Check out the Office of Dietary Supplements informational website. Plus here are the fact sheets for vitamin supplement guidelines. Lots of good info but what is missing is a method to analyze and utilize this info into a practical way for consumers to pick proper vitamin supplements. This rather new strategic report looks to be attempting to provide some of this type of information, but all of this is rather complex to understand. That is why the vitamin fact sheets include a simpler consumer sheet save the technical sheet for professionals.

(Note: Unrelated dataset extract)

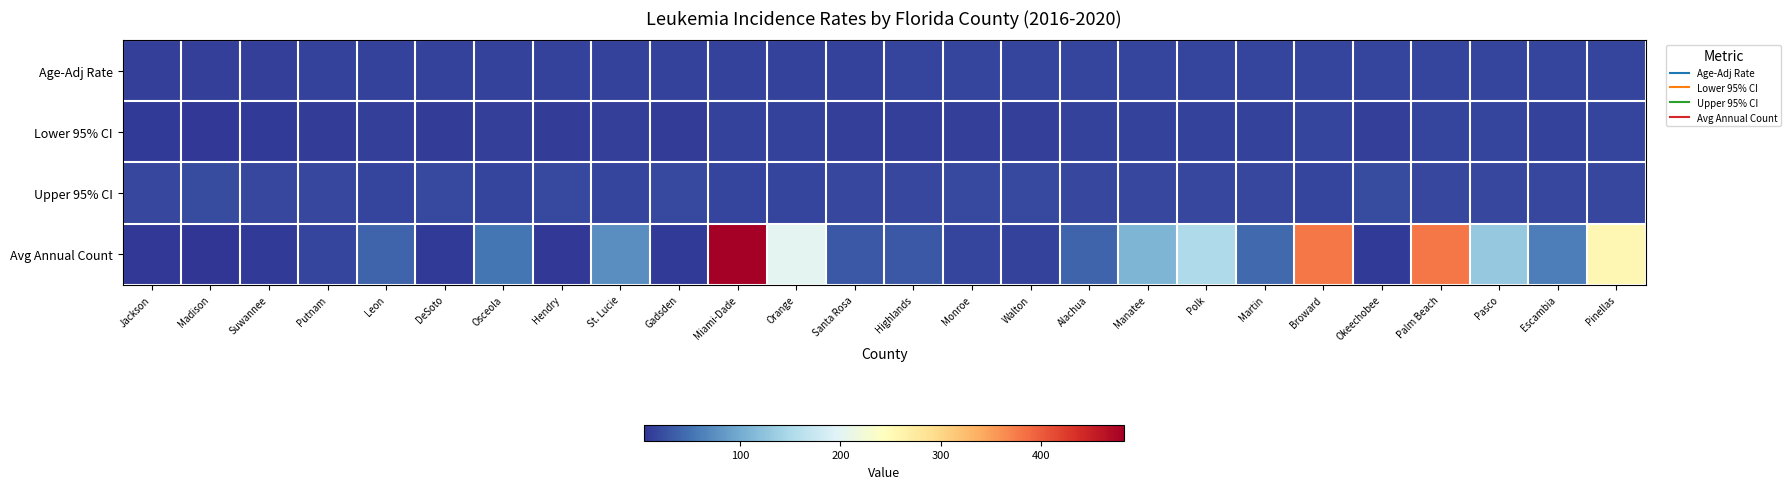

Reading left to right, list all the values displayed in this chart.

Age-Adj Rate: Jackson=12.2	Madison=12.7	Suwannee=13.1	Putnam=13.5	Leon=14.0	DeSoto=14.2	Osceola=14.4	Hendry=14.4	St. Lucie=14.5	Gadsden=14.9	Miami-Dade=15.0	Orange=15.1	Santa Rosa=15.1	Highlands=15.3	Monroe=15.5	Walton=15.5	Alachua=15.6	Manatee=16.0	Polk=16.0	Martin=16.1	Broward=16.1	Okeechobee=16.1	Palm Beach=16.4	Pasco=16.7	Escambia=16.7	Pinellas=16.9
Lower 95% CI: Jackson=8.4	Madison=7.3	Suwannee=9.3	Putnam=10.5	Leon=12.1	DeSoto=9.8	Osceola=12.7	Hendry=9.7	St. Lucie=13.0	Gadsden=10.7	Miami-Dade=14.4	Orange=14.2	Santa Rosa=12.8	Highlands=12.5	Monroe=12.2	Walton=12.0	Alachua=13.5	Manatee=14.5	Polk=14.9	Martin=13.6	Broward=15.4	Okeechobee=11.7	Palm Beach=15.6	Pasco=15.3	Escambia=14.8	Pinellas=15.9
Upper 95% CI: Jackson=17.2	Madison=21.1	Suwannee=18.0	Putnam=17.2	Leon=16.1	DeSoto=20.0	Osceola=16.2	Hendry=20.4	St. Lucie=16.2	Gadsden=20.3	Miami-Dade=15.7	Orange=16.1	Santa Rosa=17.8	Highlands=18.6	Monroe=19.6	Walton=19.9	Alachua=18.0	Manatee=17.6	Polk=17.3	Martin=18.9	Broward=16.8	Okeechobee=21.9	Palm Beach=17.2	Pasco=18.1	Escambia=18.8	Pinellas=17.9
Avg Annual Count: Jackson=7.0	Madison=4.0	Suwannee=9.0	Putnam=16.0	Leon=41.0	DeSoto=8.0	Osceola=53.0	Hendry=6.0	St. Lucie=75.0	Gadsden=9.0	Miami-Dade=483.0	Orange=202.0	Santa Rosa=32.0	Highlands=32.0	Monroe=17.0	Walton=14.0	Alachua=41.0	Manatee=109.0	Polk=150.0	Martin=45.0	Broward=380.0	Okeechobee=9.0	Palm Beach=380.0	Pasco=131.0	Escambia=62.0	Pinellas=256.0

Even with all this great information, there are still major gaps in vitamin forms, dosages, and synergistic combinations to make multi-vitamins more effective and safer. Such as you will be hard pressed to find a definitive answer to the natural versus synthetic vitamin question and why it matters for fat soluble vitamins. Or that the family of related nutrients found together in natural foods play synergistic roles that are missed by the current vitamin fact sheets.

*FYI: Here is the rationale for the potassium downward change: For potassium, fewer than 5% of Americans met their daily recommendation in the past. The decrease in potassium recommendation combined with the mandated labeling of potassium on products will hopefully help Americans get closer to achieving their recommended daily potassium intakes.

This potassium change is really a very big deal. The functions potassium serves in the body are quite significant. ref  Potassium is one of three major minerals to allow nerve impulses to flow. Potassium is also the preferred acid alkaline balance mineral. This protects against having to pull minerals out of bones for this vital function, such as calcium qnd magnesium. There are pumps on cell walls that move minerals into and out of cells so they can work. Some of these pumps move potassium into cells and then, at the same time, move sodium out of cells.

The other cellular wall pumps move calcium into cells and magnesium out of cells. Calcium is needed inside cells for muscles to contract and magnesium is then needed for that muscle to relax.

While potassium doesn't have as many functions to perform as magensium at 300, they both play significant roles in maintaining health. And both are severely deficient in the American diet. Potassium at over 90% and magnesium at over 50%.